外国人の方が就労できる業務は在留資格によって決まり、該当しない業務に従事した場合は不法就労です。
企業側が在留資格について理解していなかったとしても、罰則の対象となる可能性があるため、在留カードやパスポートの定期的な確認をおすすめします。
外国人雇用状況の届出を必ず行う
外国人労働者を受け入れるときには、外国人雇用状況の届出が必要です。
企業が外国人労働者を雇用した場合、その労働者の氏名や在留資格などを、外国人雇用状況の届出としてハローワークに提出する義務があります。
雇用開始時だけでなく、終了時にも手続きが必要です。
届け出を怠ったり虚偽の届け出を行ったりした場合、30万円以下の罰金が科せられる恐れがあります。

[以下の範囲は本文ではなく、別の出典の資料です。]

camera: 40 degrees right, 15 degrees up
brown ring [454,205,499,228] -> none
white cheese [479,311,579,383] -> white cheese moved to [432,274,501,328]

また、過去1年間に労働関連の違反を行った企業は、助成金の受給対象とならないケースもあるため注意しましょう。
明確な計画を立てて雇用する
外国人雇用に関する助成金は政府による公的なものであり、申請時には計画書などの提出を求められます。
確認事項の多いものだと、支給可否の判断には時間がかかるケースも想定されるでしょう。
また、事業実績報告書などその他の必要書類を求められることもあるため、申請は計画的に進めることが大切です。

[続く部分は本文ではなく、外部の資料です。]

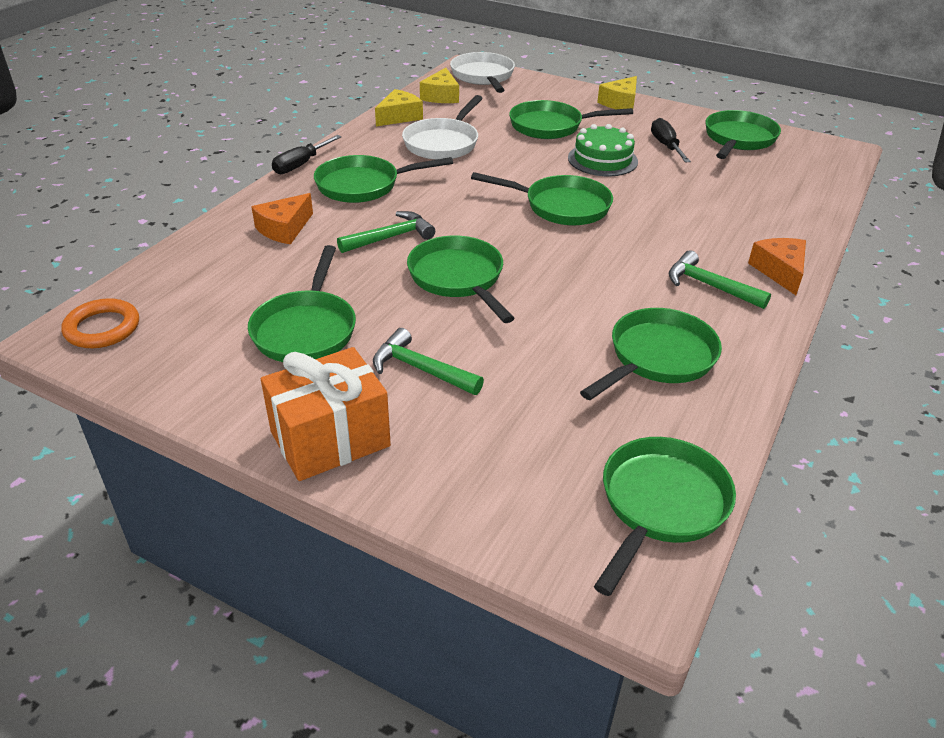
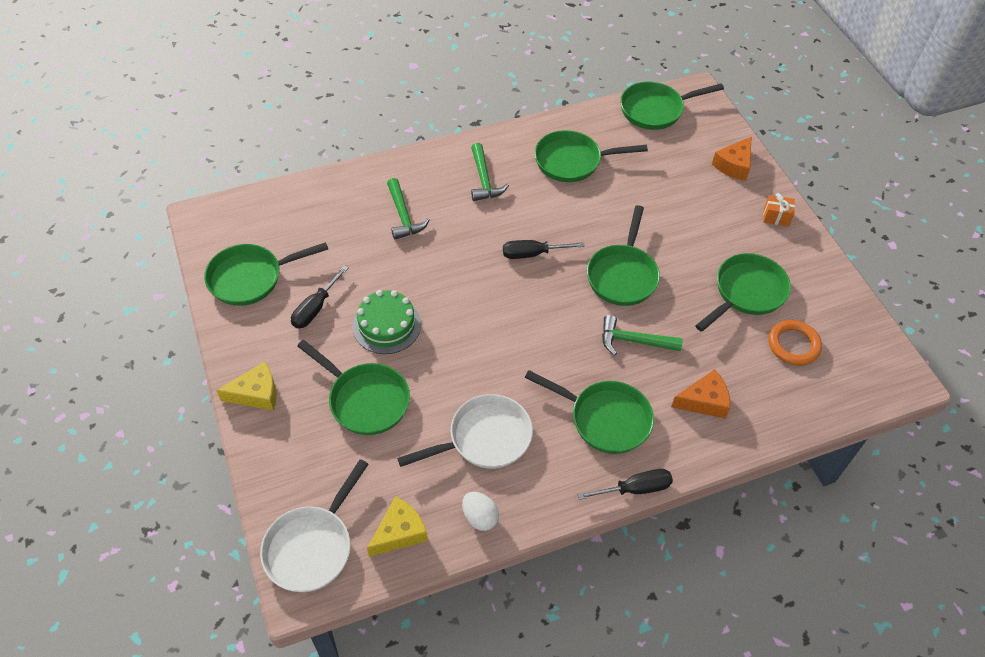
camera: 140 degrees left, 15 degrees up
orange ring [62,298,139,348] -> orange ring moved to [769,320,822,365]
orange gift [261,347,391,481] -> orange gift [763,193,795,226], size x0.46
green hammer [373,328,484,395] -> green hammer moved to [387,178,430,240]
yellow cheese [375,89,423,126] -> white egg [462,492,499,531]
green pan [471,172,613,226] -> none
orange cheese [748,238,806,295] -> orange cheese moved to [712,136,752,181]
none -> black screwdriver [503,240,585,259]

また、新たに外国人労働者を受け入れる場合にも、余裕を持ったスケジュールで採用活動を行う必要があります。
求人に対し多くの応募が集まっても、条件に合う人材がすぐに見つかるとは限らず、さらに渡航や入国・在留資格の手続きなどが発生します。
言葉や文化が異なることから、日本人スタッフより育成にも時間がかかる可能性があるため、採用は計画的に進めてみてください。
外国人雇用には助成金制度を活用しよう
多くの企業が直面している人手不足の課題に対し、外国人労働者の受け入れは有効な解決策となるでしょう。
政府もまた、高い技能を持った外国人労働者の受け入れを推進しており、雇用の安定や教育体制の整備といった目的で、企業にさまざまな助成金を用意しています。
現在は外国人雇用管理アドバイザー制度などの支援制度も充実しており、外国人雇用が初めてという企業でも受け入れ体制を整えやすくなりました。
外国人雇用は製造業や飲食業、医療・介護業界など幅広い分野で進んでいるため、コストの面で不安がある方は、助成金の条件やいくらもらえるのかを確認してみましょう。